Different hues of orange bandanas flashed on the stage, situated on the organizers’ heads, around their necks, and tied on their wrists. The color, recently adopted as a symbol of anti-gun violence, speckled a crowd chanting “Enough is enough” in Emerson’s front yard, Boston Common.
March for Our Lives protests occurred across the country on Saturday as a response to the Feb. 14 Marjory Stoneman Douglas shooting in Parkland, Florida. While some Emerson students took a bus to Washington, D.C. the night before, others marched with Boston teachers and other local students.
Participants first gathered at Madison Park Technical Vocational High School in Roxbury. The march route followed along Columbus Avenue and finished at Boston Common around 2 p.m.
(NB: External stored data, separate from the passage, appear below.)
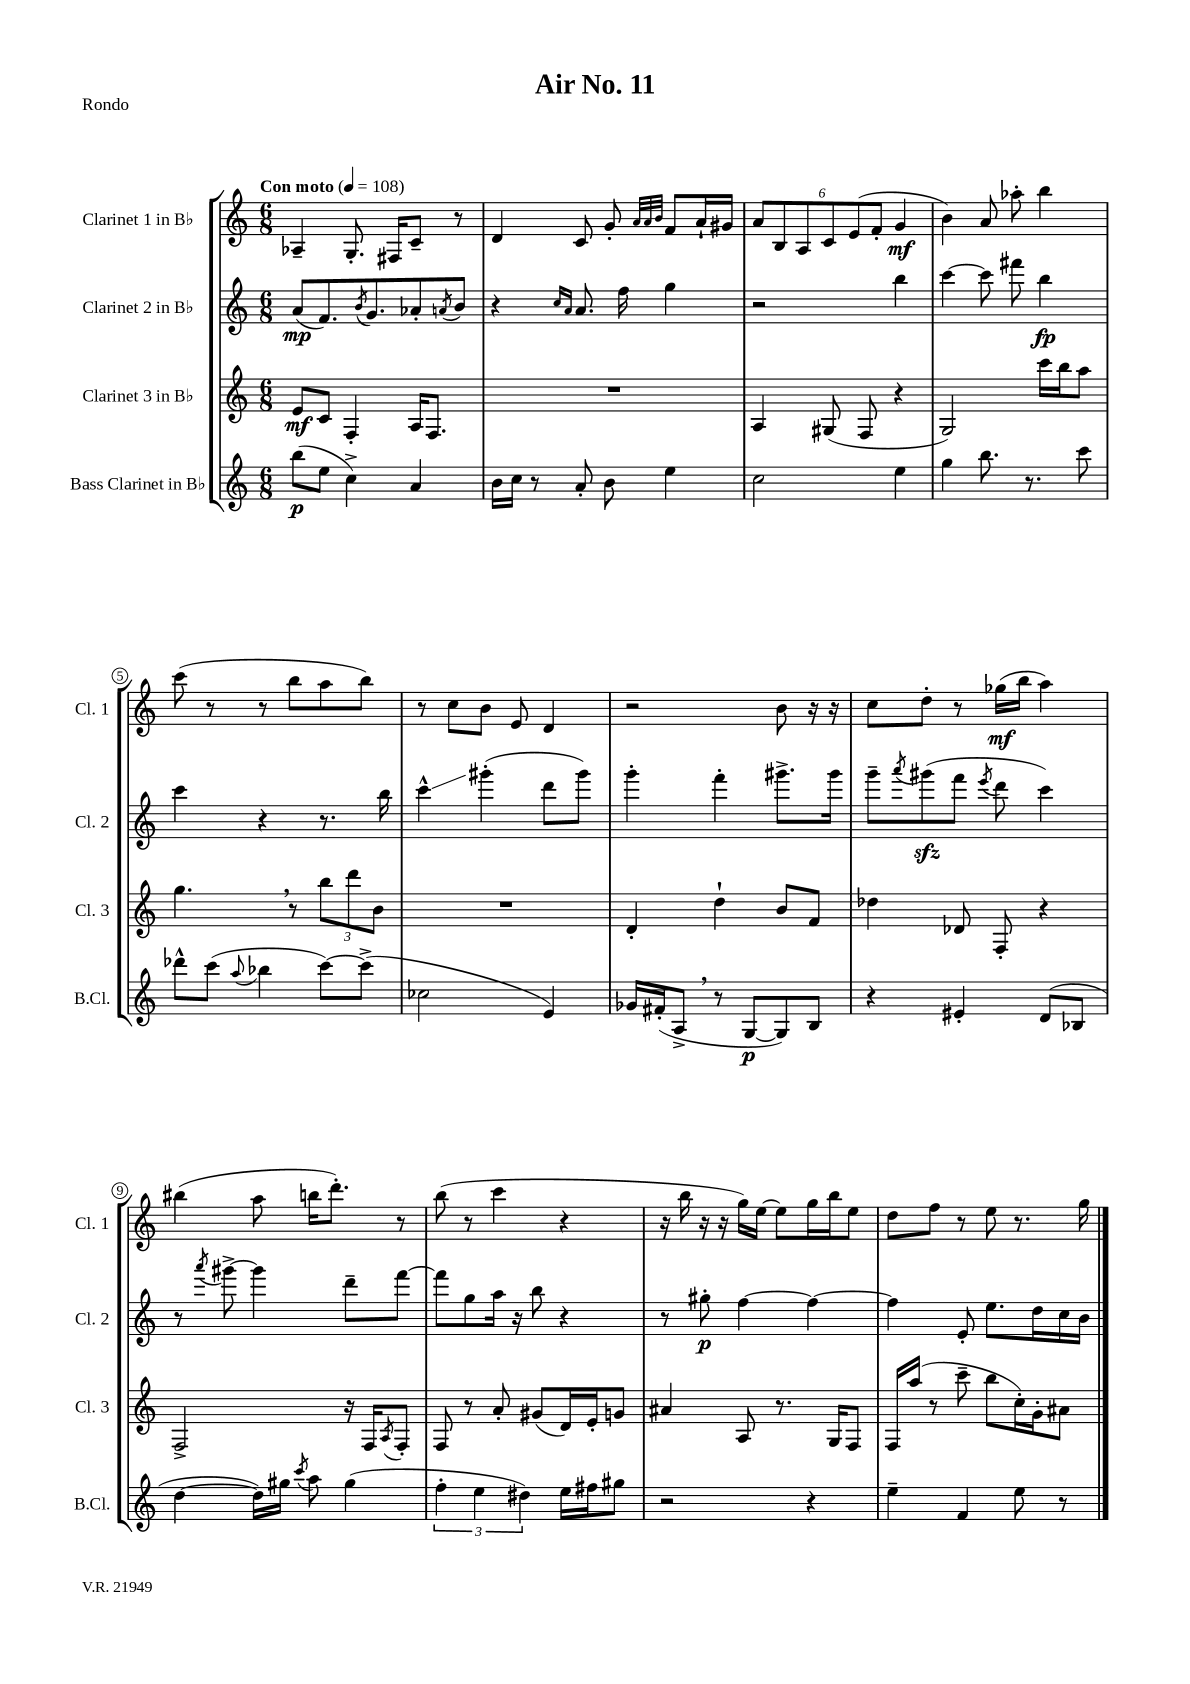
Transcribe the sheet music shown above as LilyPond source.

\header { title = "Air No. 11" piece = "Rondo" }
<<
\new StaffGroup <<
\new Staff = "s0" \with { instrumentName = "Clarinet 1 in Bb" shortInstrumentName = "Cl. 1" } {
    \clef treble \key c \major \numericTimeSignature \time 6/8 \tempo "Con moto" 4 = 108
    aes4-- g8.-. fis16 c'8-- r8 |
    d'4 c'8 g'8-. \grace { a'32 a'32 b'32 } f'8 a'16-! gis'16 |
    \tuplet 6/4 { a'8 b8 a8 c'8 e'8( f'8-. } g'4\mf |
    b'4) a'8 aes''8-. b''4 |
    c'''8( r8 r8 b''8 a''8 b''8) |
    r8 c''8 b'8 e'8 d'4 |
    r2 b'8 r16 r16 |
    c''8 d''8-. r8 ges''16\mf( b''16 a''4) |
    bis''4( a''8 b''16 d'''8.-.) r8 |
    b''8( r8 c'''4 r4 |
    r16 b''16 r16 r16 g''16) e''16~ e''8 g''16 b''16 e''8 |
    d''8 f''8 r8 e''8 r8. g''16 \bar "|." |
}
\new Staff = "s1" \with { instrumentName = "Clarinet 2 in Bb" shortInstrumentName = "Cl. 2" } {
    \clef treble \key c \major \numericTimeSignature \time 6/8
    a'8\mp( f'8.) \acciaccatura { b'8 } g'8. aes'8-. \acciaccatura { a'8 } b'8 |
    r4 \grace { c''16 a'16 } a'8. f''16 g''4 |
    r2 b''4 |
    c'''4~ c'''8 fis'''8 b''4\fp |
    c'''4 r4 r8. b''16 |
    c'''4-^\glissando gis'''4-.( d'''8 gis'''8) |
    g'''4-. f'''4-. gis'''8.-> gis'''16 |
    g'''8-- \acciaccatura { a'''8 } gis'''8\sfz( f'''8 \acciaccatura { e'''8 } d'''8 c'''4) |
    r8 \acciaccatura { a'''8 } gis'''8~-> gis'''4 d'''8-- f'''8~ |
    f'''8 g''8 a''16 r16 b''8 r4 |
    r8 gis''8-.\p f''4~ f''4~ |
    f''4 e'8-. e''8. d''16 c''16 b'16 \bar "|." |
}
\new Staff = "s2" \with { instrumentName = "Clarinet 3 in Bb" shortInstrumentName = "Cl. 3" } {
    \clef treble \key c \major \numericTimeSignature \time 6/8
    e'8\mf c'8 f4-. a16 f8. |
    R2. |
    a4 gis8( f8 r4 |
    g2) c'''16 b''16 a''8 |
    g''4. \breathe r8 \tuplet 3/2 { b''8 d'''8 b'8 } |
    R2. |
    d'4-. d''4-! b'8 f'8 |
    des''4 des'8 f8-. r4 |
    f2-> r16 f16 \acciaccatura { a8 } f8-. |
    f8 r8 a'8-. gis'8( d'16) e'16-. g'8 |
    ais'4 a8 r8. g16 f8 |
    f16 a''16( r8 c'''8-- b''8 c''16-.) g'16-. ais'8 \bar "|." |
}
\new Staff = "s3" \with { instrumentName = "Bass Clarinet in Bb" shortInstrumentName = "B.Cl." } {
    \clef treble \key c \major \numericTimeSignature \time 6/8
    b''8\p( e''8 c''4->) a'4 |
    b'16 c''16 r8 a'8-. b'8 e''4 |
    c''2 e''4 |
    g''4 b''8. r8. c'''8 |
    des'''8-^ c'''8( \appoggiatura { a''8 } bes''4 c'''8~) c'''8->( |
    ces''2 e'4) |
    ges'16 fis'16-.( a8-> \breathe r8 g8~\p g8) b8 |
    r4 eis'4-. d'8( bes8 |
    d''4~ d''16) gis''16 \acciaccatura { c'''8 } a''8 gis''4( |
    \tuplet 3/2 { f''4-. e''4 dis''4) } e''16 fis''16 gis''8 |
    r2 r4 |
    e''4-- f'4 e''8 r8 \bar "|." |
}
>>
>>
\layout { \context { \Score \override BarNumber.stencil = #(make-stencil-circler 0.1 0.3 ly:text-interface::print) } }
Freshman Francis De Leon attended the march with his friends and classmates Antonio Camasmie and Jamie de Cesare. The trio trekked through the muddy ground with thousands of others to get as close as possible to the main stage, located on the periphery near Beacon Street, where Parkland students and high schoolers made speeches and several musicians performed.
“I thought it was really powerful to see the movement,” De Leon said. “You could really feel the energy and the passion.”
Camasmie said watching high school students organize a movement and do so passionately hits close to home, as he and other freshmen were that age not too long ago.
Student leader of March for Our Lives Boston and Northeastern student Rebeca Muñoz is from Parkland, Florida and gave a speech to the crowd.
“This all happened organically,” Muñoz said in an interview. “People just showed up because they know that they have to.”
Parkland survivor and Marjory Stoneman Douglas High School student Leonor Muñoz, Rebeca Muñoz’s younger sister, acted as a student liaison for March For Our Lives Boston. Leonor Muñoz said the work put into this march has been completely done by Boston and she has been impressed ever since arriving in Massachusetts on Friday.
“I’ll be completely honest with you, it’s the high school students that have out-shown the college students,” Rebeca Muñoz said.
Leonor Muñoz said she and her fellow classmates see action as means to cope.
“For us, if the world is not fair, then you change the world,” Leonor Muñoz said in an interview. “I’m not saying this is going to be easy, I’m saying that we’re going to do it.”